(Dataset items)
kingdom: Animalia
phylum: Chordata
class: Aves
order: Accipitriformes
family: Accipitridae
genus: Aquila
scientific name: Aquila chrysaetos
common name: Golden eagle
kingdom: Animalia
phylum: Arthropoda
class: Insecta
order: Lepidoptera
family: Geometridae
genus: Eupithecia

WHAT THE TASK ASKS
Rewrite all of the lines above, switching "scientific name" to "binomial name" and leaving everything else unchanged.

RESPONSE TO THE EXERCISE
kingdom: Animalia
phylum: Chordata
class: Aves
order: Accipitriformes
family: Accipitridae
genus: Aquila
binomial name: Aquila chrysaetos
common name: Golden eagle
kingdom: Animalia
phylum: Arthropoda
class: Insecta
order: Lepidoptera
family: Geometridae
genus: Eupithecia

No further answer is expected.